The EUR/JPY would, however, steadily climb up further for another almost 500 pips up until it found an interim top in early January 2004 (following chart of the NZD/JPY copyright NetDania.com; chart of the EUR/JPY copyright NetDania.com, data feed: FXCM).
CHART: file attached 'nzdeurjpy'
Situation #4:
The single most reasonable explanation part of the financial media came out with following last week's Japanese Yen movement was money fleeing back to Japan in search for imminently higher interest rates.
I know markets (let alone the financial journalism) can be inconsistent, but that inconsistent to the point of shifting from a frenzy of selling to a frenzy of buying in a matter of days if not hours, stirring around a 'fundamental' premise that has virtually remained un-altered - well, that I must say is leaving me in a bit of wonder.
My own take on the latest days is there may be no reasonable 'fundamental' explanation capable of deconstructing the Japanese Yen upwards movement, or at least the very start of it (although taking this statement as a generalized denial of fundamental analysis would be hazardous).
I believe now what I suspected several weeks, even months ago it could happen, I believe the Japanese Yen might have already acquired a certain 'critical mass', a state of severe disequilibrium sufficient in itself for a serious rearrangement of market forces to happen, one that would not any longer need 'fundamental' triggers or catalysts.
For Reuters nowadays, it is no longer just the Japanese Yen - it is the 'low-yielding' Japanese Yen.
Such attributes the financial media uses during certain stages of reinforced trends have a long, established history of backfiring when the markets least expect it.
I am not an astute forecaster or even commentator of fundamental events and developments - as I also like to think the next major move in the JPY cross pairs will prominently be a technical one i.e. a sudden rearrangement of supply and demand would be triggered mainly as a result of overstretched conditions that have grown embedded in the price itself.
If I early last month were to think of 'fundamental' surprises possibly underway, though, I could primarily think of two: Japan hiking interest rates during December, and / or China revaluing the Yuan ahead of the pre-scheduled, December 14th - 15th visit of U.S. Treasury Secretary Henry Paulson and Federal Reserve Chairman Ben Bernanke in Beijing.
Latest weeks, however, have come to reinforce that the ways in which I observe and stand prepared to deal in the highly liquid currency markets remain mainly technical.
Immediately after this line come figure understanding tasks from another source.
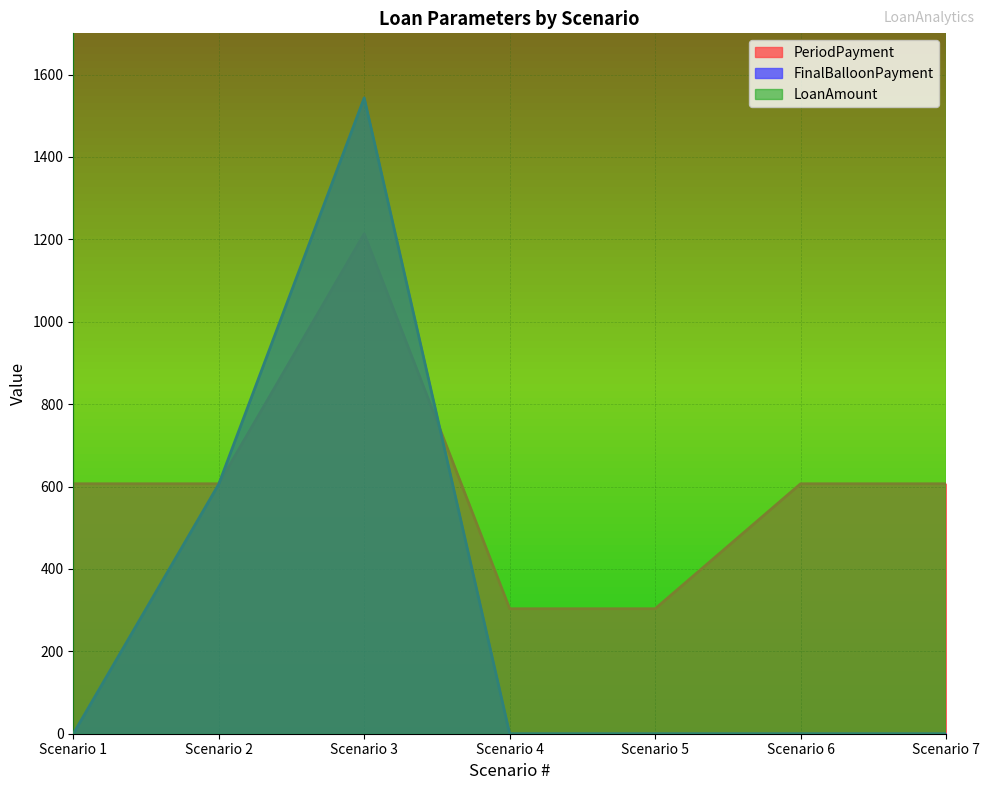

True or false: FinalBalloonPayment has more than 0 interior local peaks.

True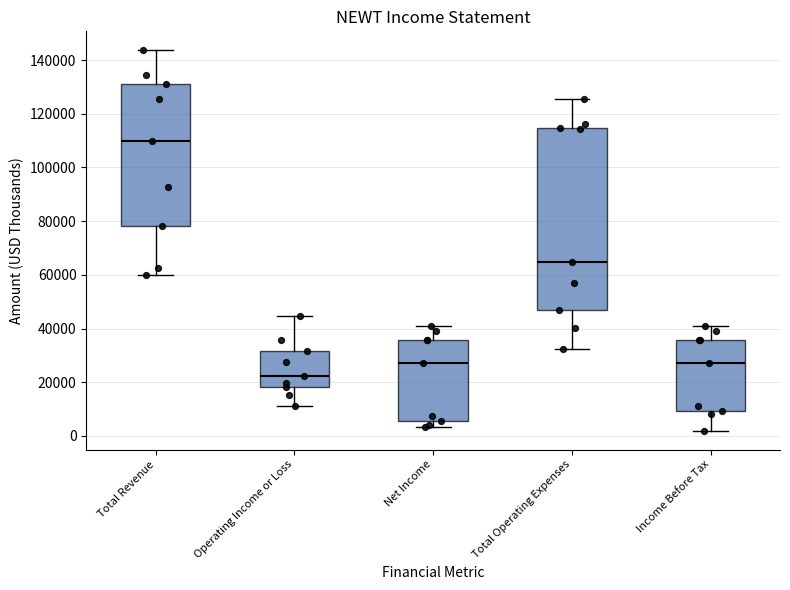

Which box is the tallest, from its lower edge to its upper edge?

Total Operating Expenses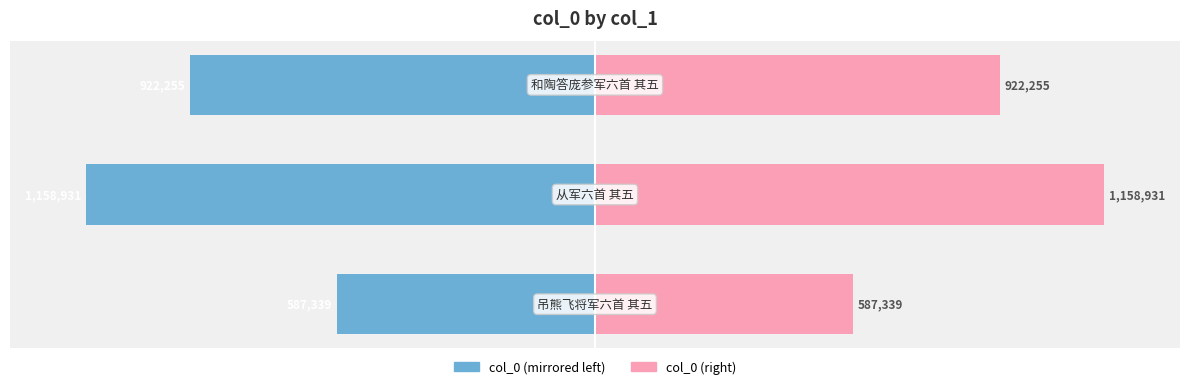

The value of col_0 (left) at 2 is -109.2. True or false?

False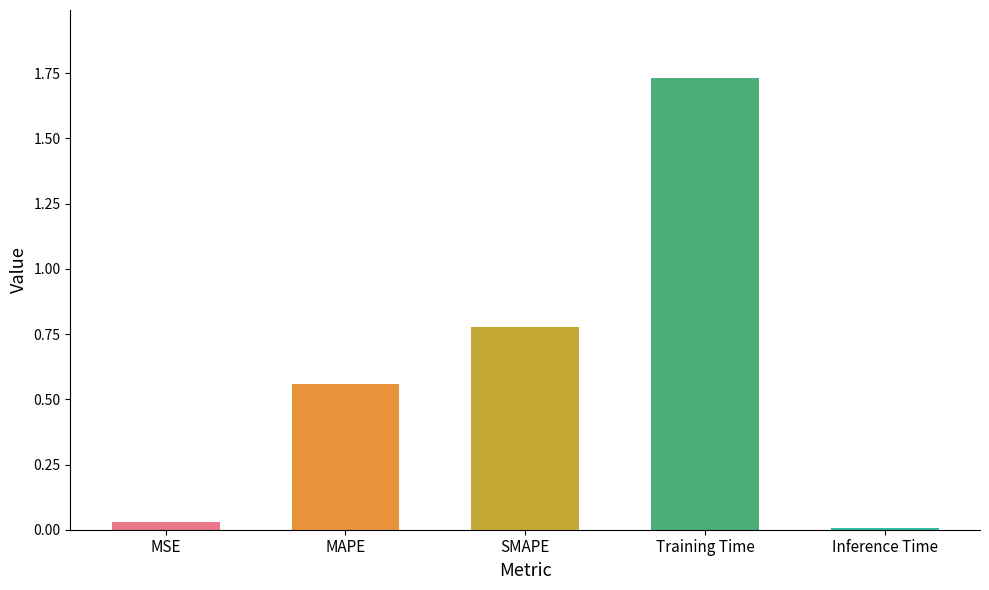

What is the sum of all values?

3.1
None of my recent 'fundamental' hunches proved right - as China did not revalue the Yuan, and the Bank of Japan eventually decided to leave interest rates unchanged despite some intriguing chattering several central bank officials had promoted beforehand; still, each and every time I as of late advised myself against placing an early bet on the Japanese Yen, my reasons were all of a technical nature.
Ultimately, my decision to sell short a Japanese Yen cross pair will still be mainly a technical one. There should be no 'fundamentals' decisively triggering a positioning engagement unless a certain price configuration and proper terms of risk present themselves. But that basic positioning premise certainly does not stop me from spotting anomalies and virtual elements of surprise within the 'fundamental' background as well - on terms of my own perception, of course.
Reuters utilizing these days the attribute 'low-yielding' with regard to the Japanese Yen - a 'fundamental' stigma more often than not associated with maturing trends and an overextending market environment - is the financial media's ultimate acknowledgment of the 'obvious'.
But according to another, far wiser and more successful Eastern-European, money in the markets is made by discounting the obvious and betting on the unexpected.